Authenticity and sustainability
At a recent media lunch to present a glimpse of the new-style Dining Room menu, James shared his excitement at being able to transform the hotel’s culinary experience and localise the culinary journey. The focus is on Australia’s abundant plants and animals in prime season.
“I’m passionate about how we eat and how we cook. It’s important to take a step back and think about why we’re here and having a less is more approach,” said James.
The menu he prepared, a sample of what’s to come for visitors to The Dining Room, is focused on under-utilised species in our ecosystem that are seasonal now.
“The basis of my career has been going out there into the Australian bush. My cooking can’t be a gimmick – it’s got to be authentic and very seasonal,” he said.

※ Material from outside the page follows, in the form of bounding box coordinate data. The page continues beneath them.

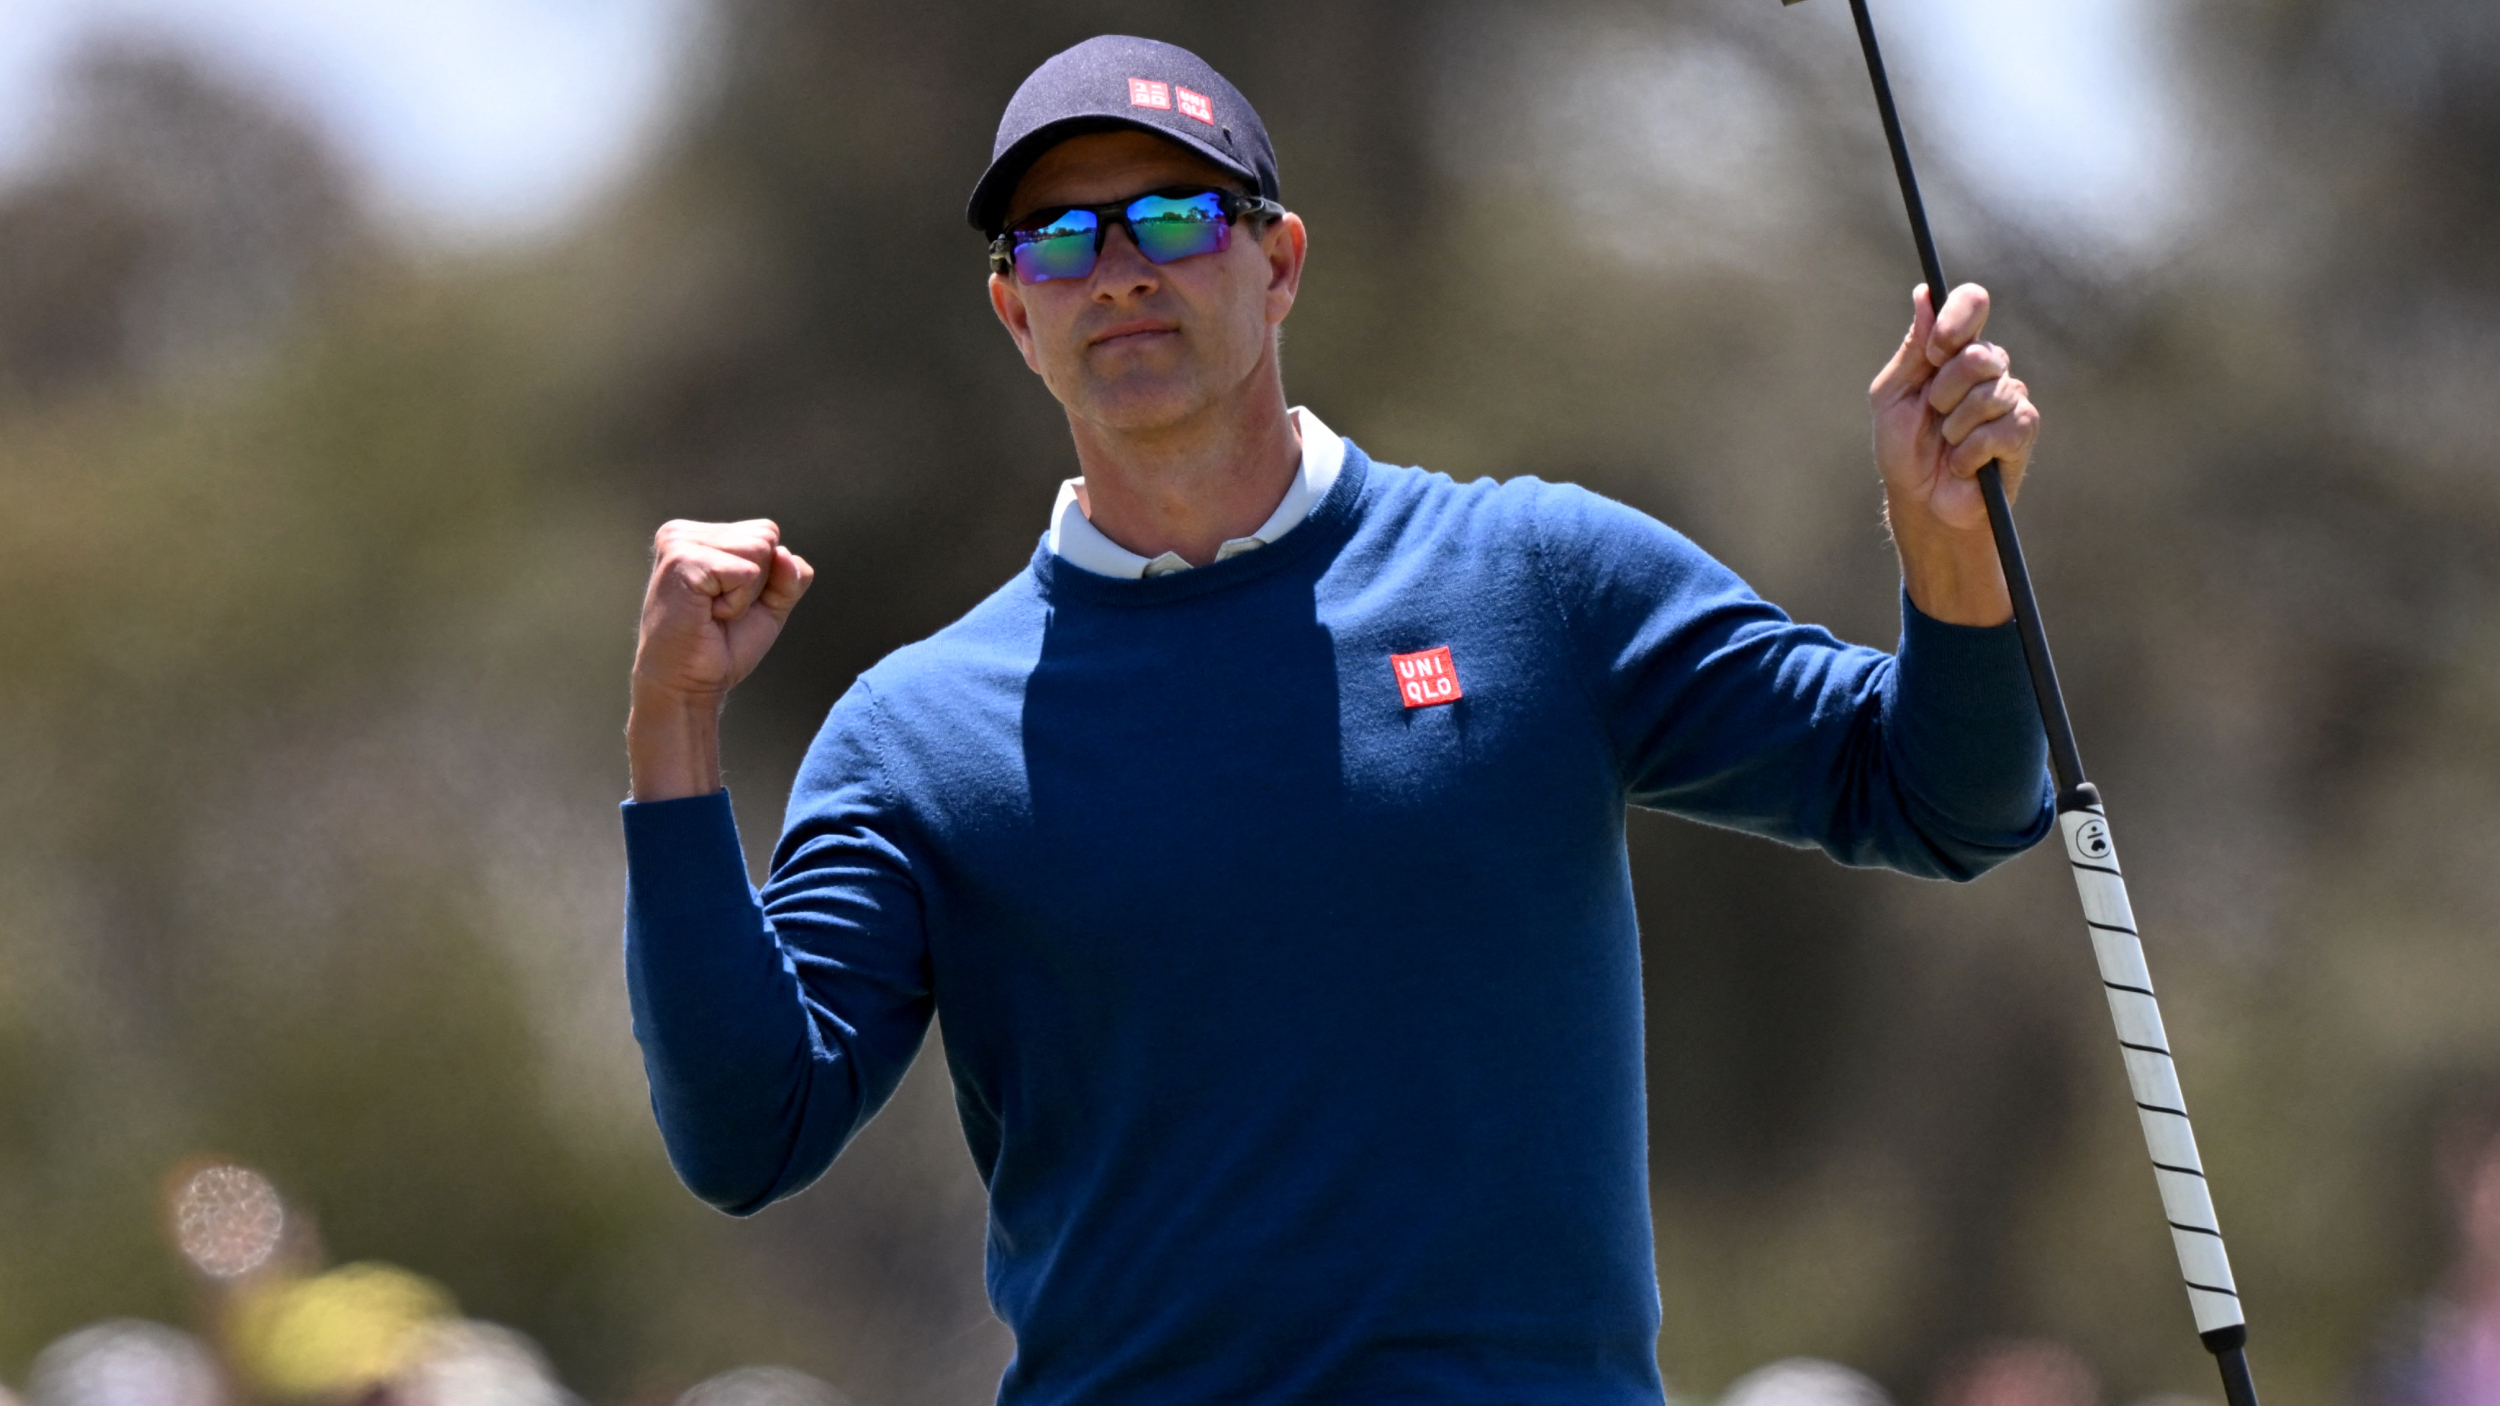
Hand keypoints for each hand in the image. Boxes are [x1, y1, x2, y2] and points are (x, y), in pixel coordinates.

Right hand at [627, 519, 813, 799]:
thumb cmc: (721, 645)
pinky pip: (747, 572)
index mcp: (698, 535)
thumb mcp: (768, 604)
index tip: (727, 602)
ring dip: (745, 594)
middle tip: (719, 610)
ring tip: (711, 612)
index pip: (765, 531)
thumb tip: (784, 553)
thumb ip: (789, 575)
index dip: (765, 576)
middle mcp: (682, 532)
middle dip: (757, 583)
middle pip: (765, 536)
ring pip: (759, 550)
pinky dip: (737, 603)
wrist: (688, 685)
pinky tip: (707, 615)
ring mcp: (679, 543)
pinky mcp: (682, 561)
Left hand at [1868, 283, 2040, 624]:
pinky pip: (2000, 429)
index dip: (1959, 317)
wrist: (1921, 503)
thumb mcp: (1893, 396)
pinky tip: (1964, 464)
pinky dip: (1970, 452)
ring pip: (1988, 395)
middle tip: (1932, 414)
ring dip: (1954, 428)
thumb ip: (1912, 348)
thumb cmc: (1904, 449)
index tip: (1937, 348)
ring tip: (1948, 444)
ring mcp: (2009, 397)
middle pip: (1977, 355)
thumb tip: (1924, 294)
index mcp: (1954, 350)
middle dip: (1943, 392)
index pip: (1972, 303)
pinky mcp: (2023, 431)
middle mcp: (1988, 367)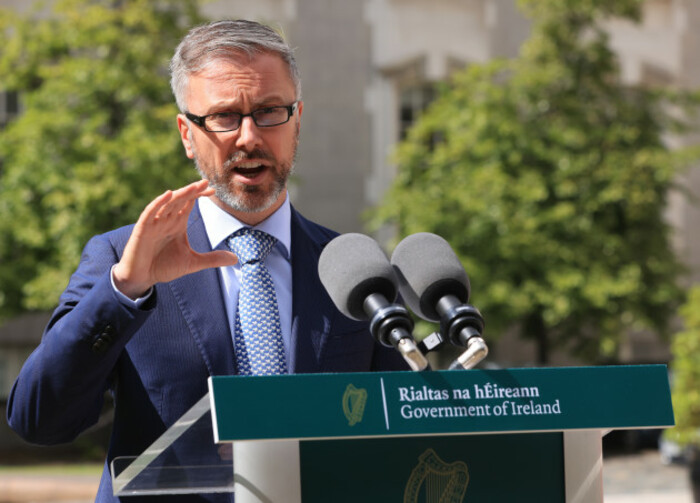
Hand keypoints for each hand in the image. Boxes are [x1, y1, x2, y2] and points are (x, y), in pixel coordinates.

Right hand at [112, 180, 237, 298]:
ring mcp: (154, 223)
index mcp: (177, 223)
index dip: (200, 195)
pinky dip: (158, 203)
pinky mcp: (142, 229)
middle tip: (206, 182)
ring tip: (193, 186)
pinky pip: (150, 212)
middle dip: (193, 191)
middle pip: (180, 200)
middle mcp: (166, 219)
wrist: (141, 278)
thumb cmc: (164, 267)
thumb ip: (213, 259)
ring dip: (180, 194)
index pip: (189, 203)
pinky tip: (168, 194)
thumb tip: (236, 258)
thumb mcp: (193, 263)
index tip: (214, 190)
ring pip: (167, 203)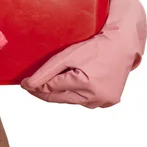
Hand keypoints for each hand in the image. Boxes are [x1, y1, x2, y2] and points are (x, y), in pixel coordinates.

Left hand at [20, 0, 146, 107]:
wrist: (122, 44)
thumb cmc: (95, 47)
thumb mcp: (67, 56)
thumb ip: (46, 72)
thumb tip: (28, 85)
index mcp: (86, 85)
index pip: (52, 89)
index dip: (36, 87)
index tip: (24, 84)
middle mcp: (96, 97)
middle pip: (61, 98)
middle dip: (45, 92)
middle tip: (31, 86)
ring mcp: (104, 101)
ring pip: (72, 100)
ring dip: (61, 93)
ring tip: (53, 82)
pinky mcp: (109, 101)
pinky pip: (85, 101)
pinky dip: (77, 94)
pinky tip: (74, 84)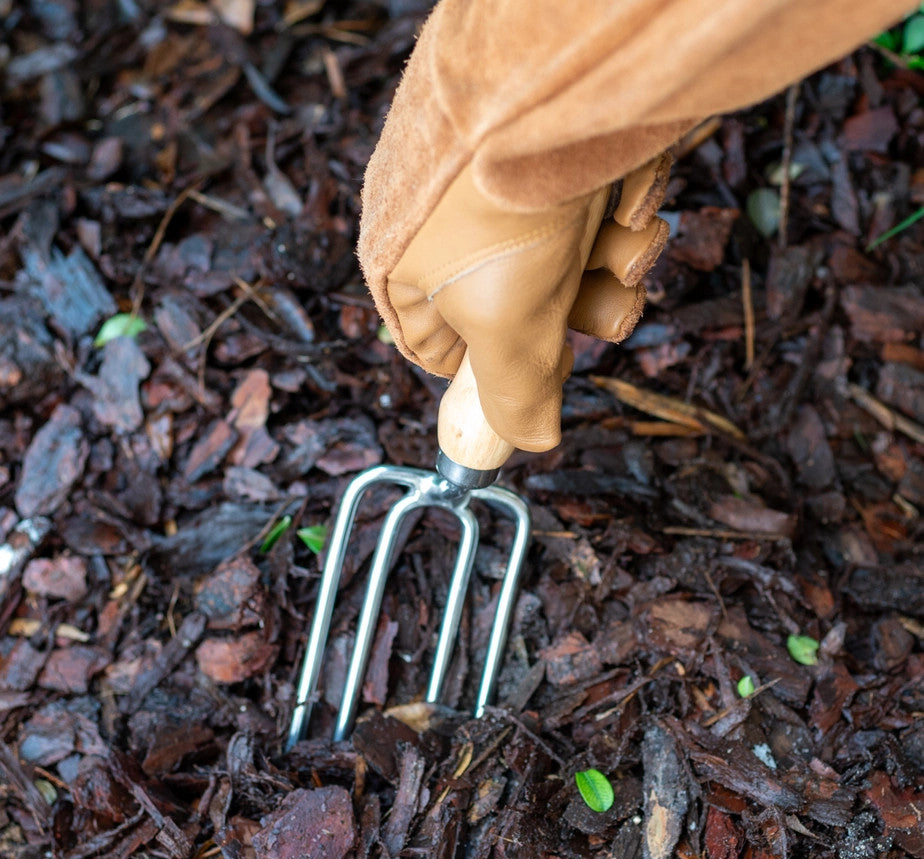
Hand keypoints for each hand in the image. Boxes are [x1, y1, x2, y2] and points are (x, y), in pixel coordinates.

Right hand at [380, 153, 670, 451]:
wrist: (559, 69)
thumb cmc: (499, 203)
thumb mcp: (504, 324)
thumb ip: (515, 396)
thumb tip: (532, 444)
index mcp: (412, 273)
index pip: (447, 352)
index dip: (503, 367)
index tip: (543, 367)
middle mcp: (460, 235)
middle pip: (531, 318)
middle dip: (574, 314)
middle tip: (593, 299)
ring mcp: (517, 198)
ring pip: (580, 273)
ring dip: (613, 267)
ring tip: (619, 237)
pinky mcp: (569, 164)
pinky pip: (606, 218)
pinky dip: (628, 215)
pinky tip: (629, 193)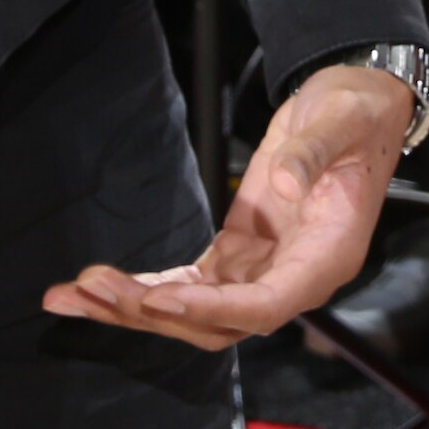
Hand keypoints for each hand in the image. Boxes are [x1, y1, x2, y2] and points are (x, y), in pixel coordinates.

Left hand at [44, 62, 415, 346]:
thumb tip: (287, 182)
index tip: (159, 301)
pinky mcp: (237, 254)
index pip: (264, 306)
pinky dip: (143, 288)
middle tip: (95, 288)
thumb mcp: (340, 122)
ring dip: (135, 307)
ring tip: (73, 294)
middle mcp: (293, 279)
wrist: (353, 106)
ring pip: (192, 312)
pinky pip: (185, 285)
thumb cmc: (356, 115)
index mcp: (325, 257)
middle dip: (153, 313)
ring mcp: (261, 270)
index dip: (211, 310)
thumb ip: (312, 153)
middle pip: (217, 322)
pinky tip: (96, 285)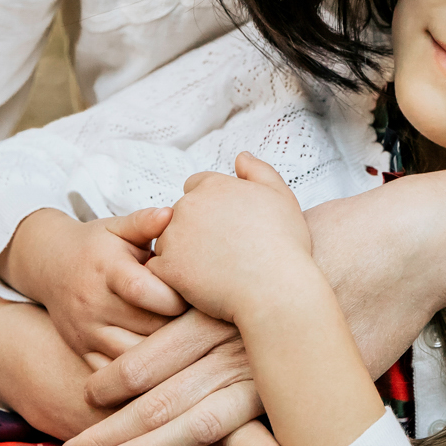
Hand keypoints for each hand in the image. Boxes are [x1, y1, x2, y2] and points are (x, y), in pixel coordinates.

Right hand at [0, 205, 185, 359]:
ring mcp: (86, 332)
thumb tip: (172, 213)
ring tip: (191, 345)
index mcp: (106, 270)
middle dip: (179, 327)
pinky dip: (141, 376)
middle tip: (207, 325)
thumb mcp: (118, 228)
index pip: (143, 290)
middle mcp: (93, 304)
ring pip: (133, 356)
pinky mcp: (83, 352)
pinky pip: (115, 374)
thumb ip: (145, 222)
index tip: (197, 294)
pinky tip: (166, 365)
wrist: (50, 266)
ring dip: (165, 355)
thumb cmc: (96, 245)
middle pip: (145, 326)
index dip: (175, 297)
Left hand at [65, 169, 445, 445]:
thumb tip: (194, 208)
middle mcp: (238, 340)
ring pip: (199, 419)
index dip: (113, 378)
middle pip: (160, 391)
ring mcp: (275, 370)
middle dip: (110, 427)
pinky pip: (270, 444)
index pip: (152, 348)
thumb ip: (227, 239)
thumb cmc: (333, 239)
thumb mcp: (266, 229)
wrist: (399, 248)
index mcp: (222, 306)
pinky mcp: (314, 394)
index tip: (80, 398)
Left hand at [147, 153, 318, 322]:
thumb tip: (240, 156)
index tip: (227, 228)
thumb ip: (258, 171)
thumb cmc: (284, 245)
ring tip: (216, 271)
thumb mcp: (281, 196)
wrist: (276, 289)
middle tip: (225, 252)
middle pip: (180, 214)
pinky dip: (174, 278)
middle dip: (195, 229)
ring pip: (168, 241)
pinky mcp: (167, 267)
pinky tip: (201, 285)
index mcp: (214, 186)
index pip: (196, 186)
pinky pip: (160, 270)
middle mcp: (189, 205)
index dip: (211, 207)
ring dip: (182, 253)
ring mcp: (174, 236)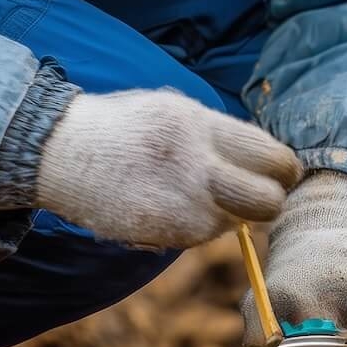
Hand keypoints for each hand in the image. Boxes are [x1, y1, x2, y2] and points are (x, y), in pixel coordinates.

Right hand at [36, 89, 301, 248]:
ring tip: (191, 193)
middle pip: (267, 201)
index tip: (279, 173)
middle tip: (255, 195)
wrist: (62, 151)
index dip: (284, 170)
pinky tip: (169, 206)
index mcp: (200, 124)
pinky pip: (201, 236)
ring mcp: (178, 203)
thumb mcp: (174, 110)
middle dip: (268, 201)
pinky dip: (196, 226)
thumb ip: (217, 135)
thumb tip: (263, 162)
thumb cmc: (123, 126)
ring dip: (225, 214)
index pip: (271, 156)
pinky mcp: (161, 232)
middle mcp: (194, 165)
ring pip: (234, 222)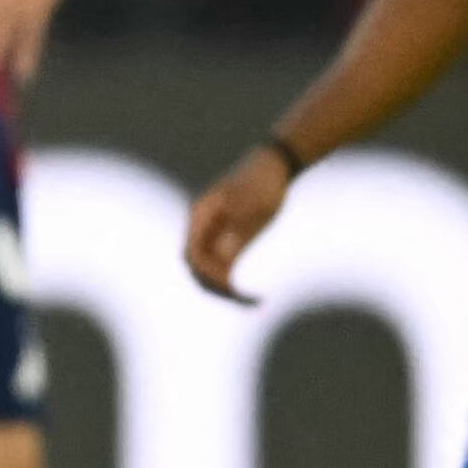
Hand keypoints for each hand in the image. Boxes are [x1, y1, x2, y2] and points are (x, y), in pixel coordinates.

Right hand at [183, 143, 292, 303]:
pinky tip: (255, 296)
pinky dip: (234, 284)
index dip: (207, 273)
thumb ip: (239, 231)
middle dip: (215, 287)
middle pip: (197, 267)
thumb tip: (224, 260)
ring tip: (251, 302)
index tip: (231, 285)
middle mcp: (202, 228)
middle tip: (242, 300)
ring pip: (208, 271)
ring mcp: (214, 234)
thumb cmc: (263, 181)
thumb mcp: (256, 206)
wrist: (275, 164)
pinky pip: (224, 269)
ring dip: (224, 290)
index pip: (193, 253)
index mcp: (201, 215)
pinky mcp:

According to James, a sustainable approach means using wild species and reducing the impact intensive farming has on our environment.
Our first course was a soup of spent vegetables and under-utilised fish species.
“We have a huge focus on seafood at Park Hyatt Sydney,” said James.
Other dishes included Fraser Island spinner crab with Northern Rivers macadamia; roo ragu jaffle cooked over coals; line caught wild Jewfish from the Northern Territory with myrtle garlic butter; and leftover beef fat and wattle seed fudge.
His journey of transforming the culinary offering at Park Hyatt Sydney, he says, is more than an action – it’s a thought process.
“It’s like joining dots and one thing leads to another and another. Everything is starting to come together and I’m very proud of it,” said James.